The Cannes Board changed the qualification standards for eligibility to participate in the Palme d’Or competition and effectively prevents Netflix from entering any movies. ITV news in the UK asked Steven Spielberg if he thought Netflix movies should be eligible for an Oscar. He said, because Netflix targets the TV screen, it should receive Emmy’s for excellence, not Oscars.

He went on to admit that the film industry has problems. He said there is too much focus on tentpole movies, like Star Wars, and not enough on smaller movies, like The Post. Many producers of smaller movies can’t get funded by Hollywood and end up going to Netflix or Amazon. He also said that the big SVOD services made very good content. However, he would not put his movies on the SVOD platforms

The idea that content providers decide which screen a viewer can see their movie on seems almost silly today. Television providers thought the same at first, but now most would agree that you let the viewer decide which screen is best for them.

Chapter 2: The audience is moving (10:20)

Millennials are migrating away from traditional media and replacing movie time with binge-viewing of shows like Game of Thrones. The BBC released data this week that shows that young people are spending more time watching Netflix than all its services. Battling anyone for supremacy in kids programming is a huge deal for the British broadcaster. It has dominated children’s television programming since its founding. It now sees that core audience slipping away.

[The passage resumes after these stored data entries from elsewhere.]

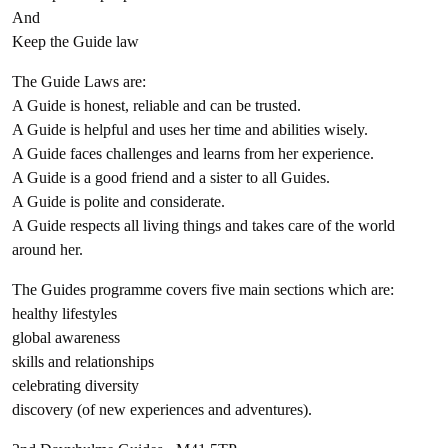
And
Keep the Guide law
The Guide Laws are:
A Guide is honest, reliable and can be trusted.
A Guide is helpful and uses her time and abilities wisely.
A Guide faces challenges and learns from her experience.
A Guide is a good friend and a sister to all Guides.
A Guide is polite and considerate.
A Guide respects all living things and takes care of the world
around her.
The Guides programme covers five main sections which are:
healthy lifestyles
global awareness
skills and relationships
celebrating diversity
discovery (of new experiences and adventures).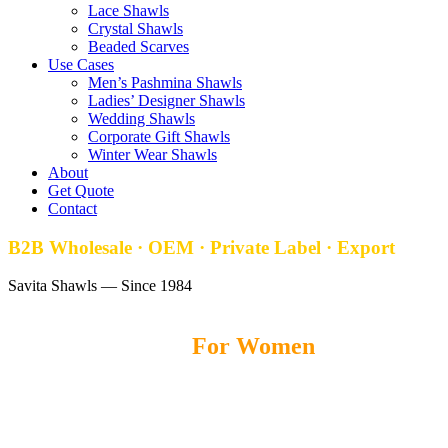
Lace Shawls
Crystal Shawls
Beaded Scarves
Use Cases
Men’s Pashmina Shawls
Ladies’ Designer Shawls
Wedding Shawls
Corporate Gift Shawls
Winter Wear Shawls
About
Get Quote
Contact
B2B Wholesale · OEM · Private Label · Export
Savita Shawls — Since 1984
Pashmina Shawls
For Women
Savita Shawls
offers premium Pashmina Shawls for women, crafted
with soft fabrics, elegant designs, and lightweight comfort for
fashion brands, boutiques, and wholesale buyers worldwide.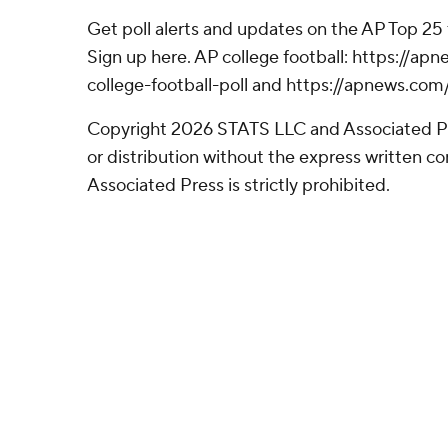
Get poll alerts and updates on the AP Top 25
Sign up here. AP college football: https://
college-football-poll and https://apnews.com
Copyright 2026 STATS LLC and Associated P
or distribution without the express written 
Associated Press is strictly prohibited.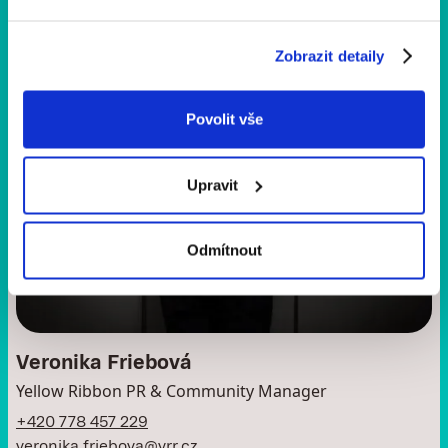
Zobrazit detaily
Povolit vše
Upravit
Odmítnout
Veronika Friebová
Yellow Ribbon PR & Community Manager
+420 778 457 229
veronika.friebova@yrr.cz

Locally broadcaster struggling to deal with global SVOD providers is a problem I have seen in many places. For example, Danish TV and pay TV companies are struggling to keep the attention of their young people. The migration of the young’s viewing from local content providers to global VOD platforms has profound implications for a country’s cultural identity and well as financial implications.

Chapter 3: Hulu becomes hyper-customer focused (17:20)

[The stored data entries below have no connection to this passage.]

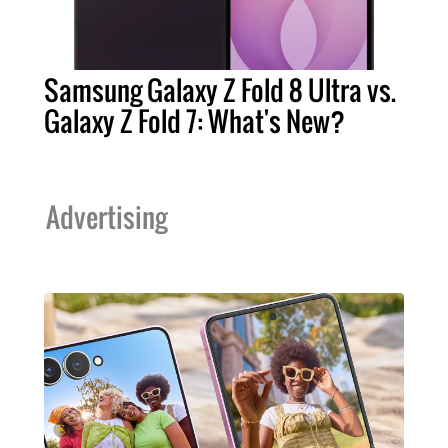
Samsung Galaxy Z Fold 8 Ultra vs.
Galaxy Z Fold 7: What's New?
Advertising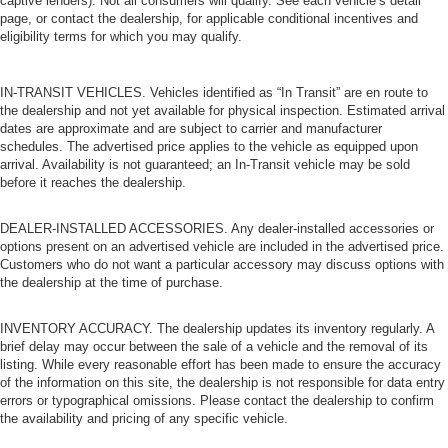
captive lenders). Not all consumers will qualify. See each vehicle’s detail
page, or contact the dealership, for applicable conditional incentives and
eligibility terms for which you may qualify.
IN-TRANSIT VEHICLES. Vehicles identified as “In Transit” are en route to
the dealership and not yet available for physical inspection. Estimated arrival
dates are approximate and are subject to carrier and manufacturer
schedules. The advertised price applies to the vehicle as equipped upon
arrival. Availability is not guaranteed; an In-Transit vehicle may be sold
before it reaches the dealership.
DEALER-INSTALLED ACCESSORIES. Any dealer-installed accessories or
options present on an advertised vehicle are included in the advertised price.
Customers who do not want a particular accessory may discuss options with
the dealership at the time of purchase.
INVENTORY ACCURACY. The dealership updates its inventory regularly. A
brief delay may occur between the sale of a vehicle and the removal of its
listing. While every reasonable effort has been made to ensure the accuracy
of the information on this site, the dealership is not responsible for data entry
errors or typographical omissions. Please contact the dealership to confirm
the availability and pricing of any specific vehicle.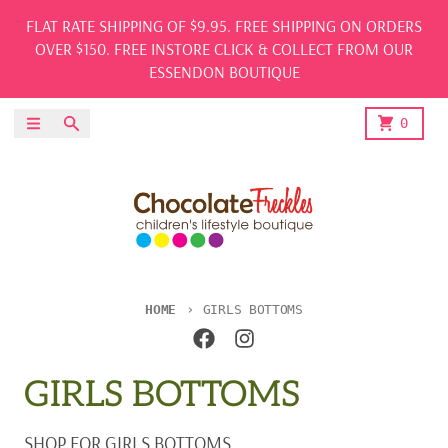
Skip to content
FLAT RATE SHIPPING OF $9.95. FREE SHIPPING ON ORDERS
OVER $150. FREE INSTORE CLICK & COLLECT FROM OUR
ESSENDON BOUTIQUE
Menu
Search
Cart
0
HOME
GIRLS BOTTOMS
GIRLS BOTTOMS
SHOP FOR GIRLS BOTTOMS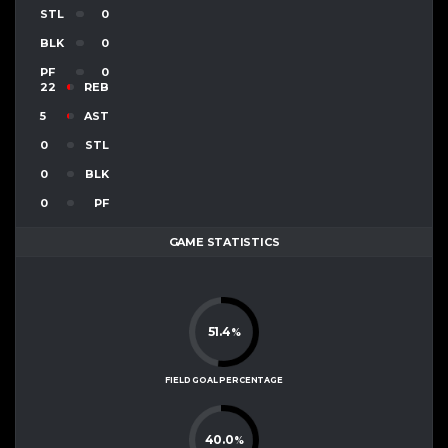
STL
0
BLK
0
PF
0
22
REB
5
AST
0
STL
0
BLK
0
PF
GAME STATISTICS
51.4
%
FIELD GOAL PERCENTAGE
40.0
%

Will attended a presentation from Hulu’s SVP of Sales Peter Naylor. Mr. Naylor explained how Hulu has become completely centered on what the customer wants. By way of example, he talked about how Hulu provides subscribers with the choice of “Limited Commercials” for $7.99/mo or “No Commercials” for $11.99/mo. Mr. Naylor reiterated that the majority take the ad-supported plan, though all value the option to be able to upgrade to ad-free.


(4) Comments

  1. I am testing Hulu right now and it is the most convoluted interface that I have ever used and so easy to get lost that I consume less TV. The value just isn’t there as far as I can see!

    • It is a great combination of TV and on-demand access, Anthony. If you persist with it you’ll find it easier to understand. It took me a while.

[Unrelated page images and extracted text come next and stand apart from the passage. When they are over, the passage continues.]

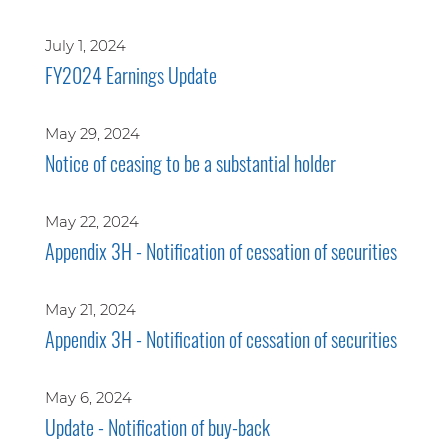
July 1, 2024
FY2024 Earnings Update
May 29, 2024
Notice of ceasing to be a substantial holder
May 22, 2024
Appendix 3H - Notification of cessation of securities
May 21, 2024
Appendix 3H - Notification of cessation of securities
May 6, 2024
Update - Notification of buy-back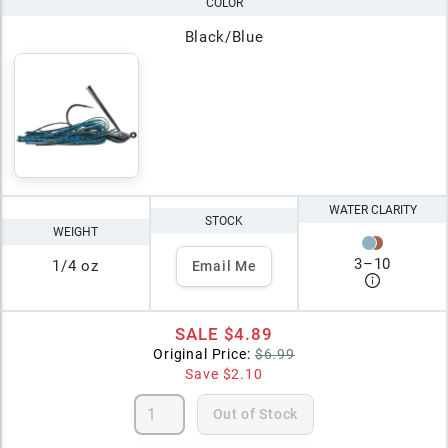
COLOR
Black/Blue
WATER CLARITY
STOCK
WEIGHT
3
–
10
1/4 oz
Email Me
SALE
$4.89
Original Price:
$6.99
Save
$2.10
Out of Stock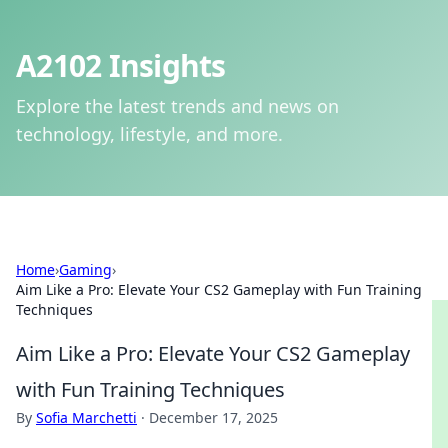
A2102 Insights
Explore the latest trends and news on
technology, lifestyle, and more.
Home
›
Gaming
›
Aim Like a Pro: Elevate Your CS2 Gameplay with Fun Training
Techniques
Aim Like a Pro: Elevate Your CS2 Gameplay
with Fun Training Techniques
By
Sofia Marchetti
·
December 17, 2025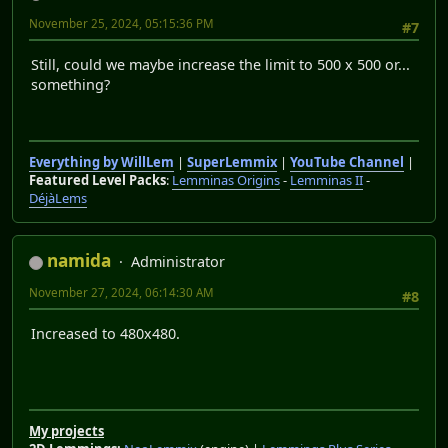
November 25, 2024, 05:15:36 PM
#7
Still, could we maybe increase the limit to 500 x 500 or...
something?
Everything by WillLem
|
SuperLemmix
|
YouTube Channel
|
Featured Level Packs
:
Lemminas Origins
-
Lemminas II
-
DéjàLems
namida
Administrator
November 27, 2024, 06:14:30 AM
#8
Increased to 480x480.
My projects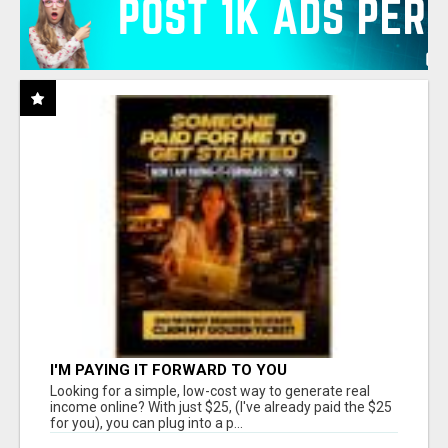
I'M PAYING IT FORWARD TO YOU
Looking for a simple, low-cost way to generate real
income online? With just $25, (I've already paid the $25
for you), you can plug into a p...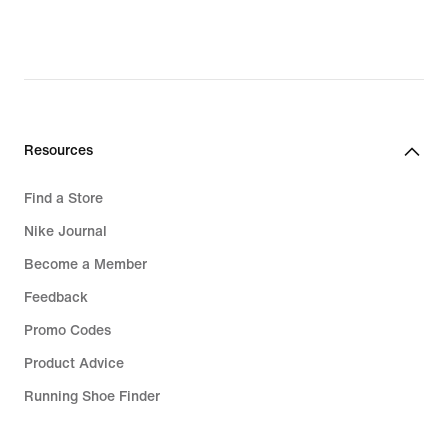
Resources
Find a Store
Nike Journal
Become a Member
Feedback
Promo Codes
Product Advice
Running Shoe Finder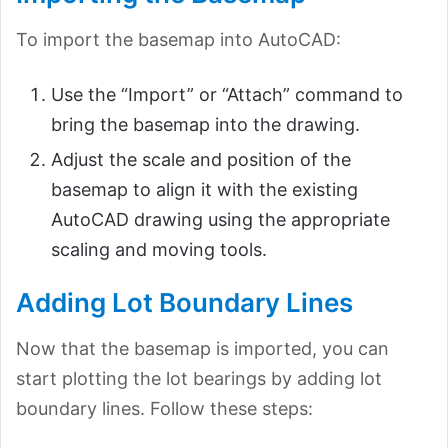
To import the basemap into AutoCAD:
Use the “Import” or “Attach” command to
bring the basemap into the drawing.
Adjust the scale and position of the
basemap to align it with the existing
AutoCAD drawing using the appropriate
scaling and moving tools.
Adding Lot Boundary Lines
Now that the basemap is imported, you can
start plotting the lot bearings by adding lot
boundary lines. Follow these steps: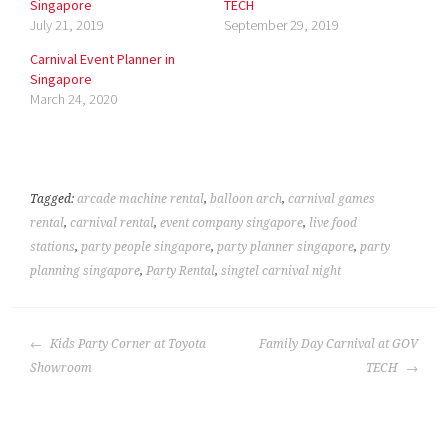
Singapore
TECH
July 21, 2019
September 29, 2019
Carnival Event Planner in
Singapore
March 24, 2020
Tagged:
arcade machine rental
,
balloon arch
,
carnival games
rental
,
carnival rental
,
event company singapore
,
live food
stations
,
party people singapore
,
party planner singapore
,
party
planning singapore
,
Party Rental
,
singtel carnival night
POST
Kids Party Corner at Toyota
Family Day Carnival at GOV
NAVIGATION
Showroom
TECH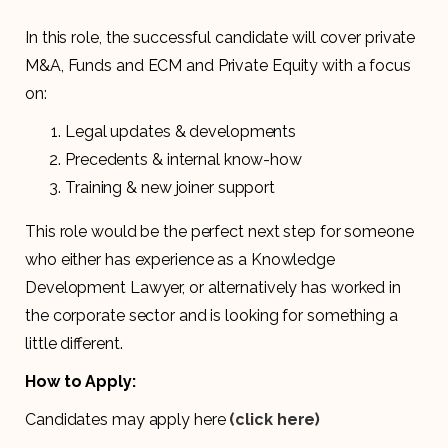
In this role, the successful candidate will cover private
M&A, Funds and ECM and Private Equity with a focus
on:
Legal updates & developments
Precedents & internal know-how
Training & new joiner support
This role would be the perfect next step for someone
who either has experience as a Knowledge
Development Lawyer, or alternatively has worked in
the corporate sector and is looking for something a
little different.
How to Apply:
Candidates may apply here
(click here)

  2. We subscribed to Hulu when it was first released and haven’t looked back. Their interface can certainly seem a bit confusing at first, but I’ve seen them make changes to adapt to their customers’ requests and comments. I think that they are really trying to re-think how we watch TV by trying to be as responsive as possible to their customers. We also used Vue and DirecTV Now for a while and both seemed like they were trying emulate a cable box. It has taken some adjusting, but we now wonder how we could ever go back.

    • One of the things Mr. Naylor said was that Hulu Live subs mostly watch on-demand. That is, they either record and watch shows later or watch the show from the Hulu library. He also said that most people do not pay for the ad-free option. I do pay for it and wouldn’t be without it. Do you, Tom?